# [WHAT IS EXPECTED]
Reproduce the text of each item below, substituting "microbus" for every occurrence of "minibus" and leaving everything else unchanged.

(Extracted page text)
══════════

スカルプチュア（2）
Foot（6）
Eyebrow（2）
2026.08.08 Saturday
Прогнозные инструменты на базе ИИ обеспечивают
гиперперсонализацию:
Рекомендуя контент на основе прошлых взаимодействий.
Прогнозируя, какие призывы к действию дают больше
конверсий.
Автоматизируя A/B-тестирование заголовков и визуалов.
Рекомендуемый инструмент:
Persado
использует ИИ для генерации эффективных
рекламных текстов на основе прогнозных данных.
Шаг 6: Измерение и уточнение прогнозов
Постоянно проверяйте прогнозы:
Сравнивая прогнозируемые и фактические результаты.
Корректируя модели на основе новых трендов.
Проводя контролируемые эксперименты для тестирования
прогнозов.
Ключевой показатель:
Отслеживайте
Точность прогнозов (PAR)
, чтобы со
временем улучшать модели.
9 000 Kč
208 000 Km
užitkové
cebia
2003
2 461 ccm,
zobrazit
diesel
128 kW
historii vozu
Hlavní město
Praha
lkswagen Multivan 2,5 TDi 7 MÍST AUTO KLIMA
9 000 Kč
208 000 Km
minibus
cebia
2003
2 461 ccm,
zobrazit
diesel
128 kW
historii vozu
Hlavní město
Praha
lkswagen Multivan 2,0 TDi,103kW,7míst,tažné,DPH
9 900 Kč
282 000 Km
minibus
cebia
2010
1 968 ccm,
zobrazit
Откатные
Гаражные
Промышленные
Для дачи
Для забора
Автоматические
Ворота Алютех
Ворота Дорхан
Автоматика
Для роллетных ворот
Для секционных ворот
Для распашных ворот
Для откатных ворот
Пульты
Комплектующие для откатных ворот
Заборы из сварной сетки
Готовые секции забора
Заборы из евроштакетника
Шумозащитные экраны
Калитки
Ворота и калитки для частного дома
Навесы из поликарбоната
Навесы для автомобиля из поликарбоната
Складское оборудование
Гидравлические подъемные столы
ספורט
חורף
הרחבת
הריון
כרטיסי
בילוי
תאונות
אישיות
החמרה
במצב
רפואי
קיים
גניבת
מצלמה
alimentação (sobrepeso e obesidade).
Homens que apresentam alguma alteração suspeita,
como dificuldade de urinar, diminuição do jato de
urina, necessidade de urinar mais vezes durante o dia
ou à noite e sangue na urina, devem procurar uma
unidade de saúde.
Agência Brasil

══════════

# [RESPONSE FOR THIS EXERCISE]
スカルプチュア（2）
Foot（6）
Eyebrow（2）
2026.08.08 Saturday
Прогнозные инструменты на базе ИИ обеспечивают
гиперперсонализацию:
Рекомендуя контент на основе прошлых взаимодействий.
Прогнозируя, какие призывы к действию дают больше
конверсий.
Автоматизируя A/B-тестирование заголовков и визуалов.
Рекомендуемый инструмент:
Persado
использует ИИ для генерации эффективных
рекламных текстов на основе прогнозных данных.
Шаг 6: Измерение и уточнение прогнозов
Постоянно проверяйте прогнозы:
Сравнивая прогнозируемые и фактические результаты.
Корректируя модели на основе новых трендов.
Проводя контролируемые эксперименты для тестирования
прогнозов.
Ключевой показатель:
Отслеживайте
Точность прогнозов (PAR)
, чтобы со
временем улучшать модели.
9 000 Kč
208 000 Km
užitkové
cebia
2003
2 461 ccm,
zobrazit
diesel
128 kW
historii vozu
Hlavní město
Praha
lkswagen Multivan 2,5 TDi 7 MÍST AUTO KLIMA
9 000 Kč
208 000 Km
microbus
cebia
2003
2 461 ccm,
zobrazit
diesel
128 kW
historii vozu
Hlavní město
Praha
lkswagen Multivan 2,0 TDi,103kW,7míst,tažné,DPH
9 900 Kč
282 000 Km
microbus
cebia
2010
1 968 ccm,
zobrazit
Откатные
Гаражные
Промышленные
Для дачи
Для забора
Автоматические
Ворота Алютех
Ворота Дорхан
Автоматика
Для роллетных ворот
Для секционных ворот
Для распашных ворот
Для откатных ворот
Пульты
Комплектующие для откатных ворот
Заборы из сварной сетки
Готовые секции забора
Заборы из евроштакетника
Шумозащитные экраны
Калитки
Ворота и калитки для частного дома
Навесы из поликарбоната
Навесы для автомобиля из поликарбоната
Складское оборудование
Гидравлические подъемные столы
ספורט
חורף
הרחבת
הריון
כרטיסי
בילוי
תאונות
אישיות
החמרה
במצב
רפואי
קיים
גניבת
מצלמה
alimentação (sobrepeso e obesidade).
Homens que apresentam alguma alteração suspeita,
como dificuldade de urinar, diminuição do jato de
urina, necessidade de urinar mais vezes durante o dia
ou à noite e sangue na urina, devem procurar uma
unidade de saúde.
Agência Brasil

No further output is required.